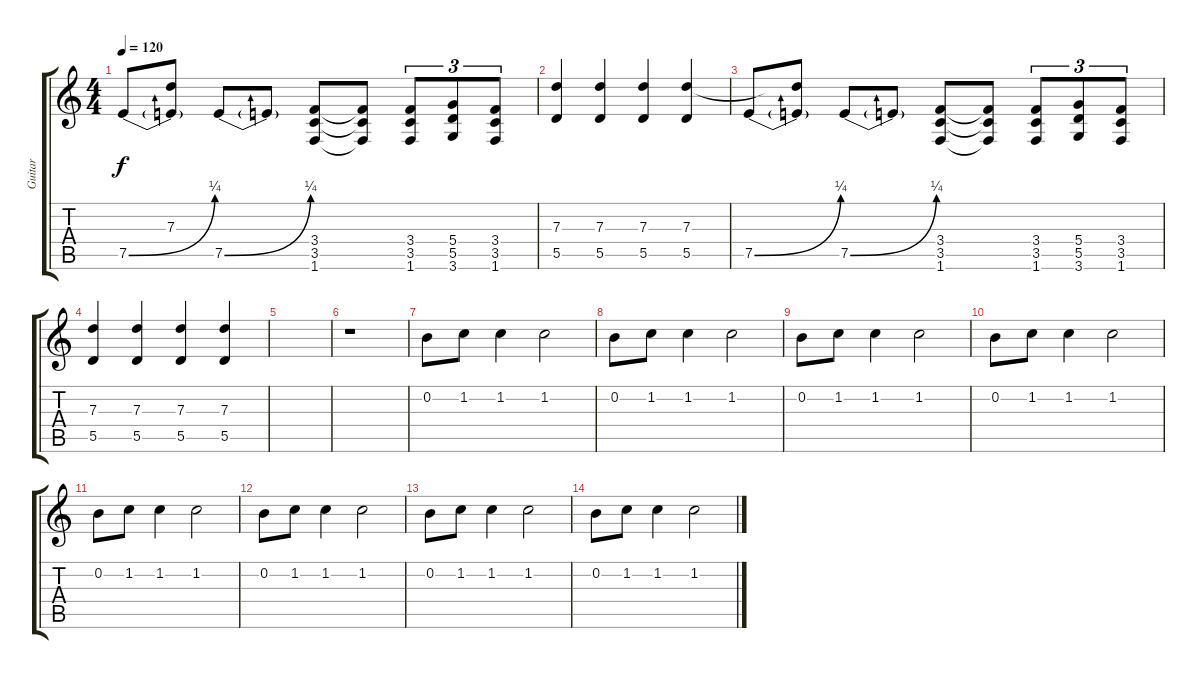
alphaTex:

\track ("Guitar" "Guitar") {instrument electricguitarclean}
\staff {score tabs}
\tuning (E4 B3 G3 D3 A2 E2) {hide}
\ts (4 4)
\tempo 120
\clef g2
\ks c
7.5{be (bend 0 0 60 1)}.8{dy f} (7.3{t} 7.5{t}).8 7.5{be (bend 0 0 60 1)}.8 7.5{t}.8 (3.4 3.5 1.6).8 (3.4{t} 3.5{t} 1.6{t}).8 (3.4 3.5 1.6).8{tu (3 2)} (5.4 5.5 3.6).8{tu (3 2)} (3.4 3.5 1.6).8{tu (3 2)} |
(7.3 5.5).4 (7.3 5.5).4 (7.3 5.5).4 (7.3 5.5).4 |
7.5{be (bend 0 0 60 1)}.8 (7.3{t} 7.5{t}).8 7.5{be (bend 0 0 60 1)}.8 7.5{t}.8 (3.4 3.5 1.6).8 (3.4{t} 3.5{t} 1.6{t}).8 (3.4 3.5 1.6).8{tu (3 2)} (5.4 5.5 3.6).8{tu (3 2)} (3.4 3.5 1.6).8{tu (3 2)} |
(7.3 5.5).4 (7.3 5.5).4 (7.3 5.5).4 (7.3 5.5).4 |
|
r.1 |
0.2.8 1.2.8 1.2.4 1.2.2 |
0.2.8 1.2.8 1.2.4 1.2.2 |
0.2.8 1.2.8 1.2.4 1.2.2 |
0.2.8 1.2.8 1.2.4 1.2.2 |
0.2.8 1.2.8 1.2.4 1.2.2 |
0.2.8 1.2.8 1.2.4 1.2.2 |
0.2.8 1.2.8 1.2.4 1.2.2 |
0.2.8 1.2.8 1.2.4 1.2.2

Required work:
Please reproduce the notation from all of the records above line for line, with no changes, and leave the pictures out.

Solution:
alphaTex:

\track ("Guitar" "Guitar") {instrument electricguitarclean}
\staff {score tabs}
\tuning (E4 B3 G3 D3 A2 E2) {hide}
\ts (4 4)
\tempo 120
\clef g2
\ks c
7.5{be (bend 0 0 60 1)}.8{dy f} (7.3{t} 7.5{t}).8 7.5{be (bend 0 0 60 1)}.8 7.5{t}.8 (3.4 3.5 1.6).8 (3.4{t} 3.5{t} 1.6{t}).8 (3.4 3.5 1.6).8{tu (3 2)} (5.4 5.5 3.6).8{tu (3 2)} (3.4 3.5 1.6).8{tu (3 2)} |
(7.3 5.5).4 (7.3 5.5).4 (7.3 5.5).4 (7.3 5.5).4 |
7.5{be (bend 0 0 60 1)}.8 (7.3{t} 7.5{t}).8 7.5{be (bend 0 0 60 1)}.8 7.5{t}.8 (3.4 3.5 1.6).8 (3.4{t} 3.5{t} 1.6{t}).8 (3.4 3.5 1.6).8{tu (3 2)} (5.4 5.5 3.6).8{tu (3 2)} (3.4 3.5 1.6).8{tu (3 2)} |
(7.3 5.5).4 (7.3 5.5).4 (7.3 5.5).4 (7.3 5.5).4 |
|
r.1 |
0.2.8 1.2.8 1.2.4 1.2.2 |
0.2.8 1.2.8 1.2.4 1.2.2 |
0.2.8 1.2.8 1.2.4 1.2.2 |
0.2.8 1.2.8 1.2.4 1.2.2 |
0.2.8 1.2.8 1.2.4 1.2.2 |
0.2.8 1.2.8 1.2.4 1.2.2 |
0.2.8 1.2.8 1.2.4 1.2.2 |
0.2.8 1.2.8 1.2.4 1.2.2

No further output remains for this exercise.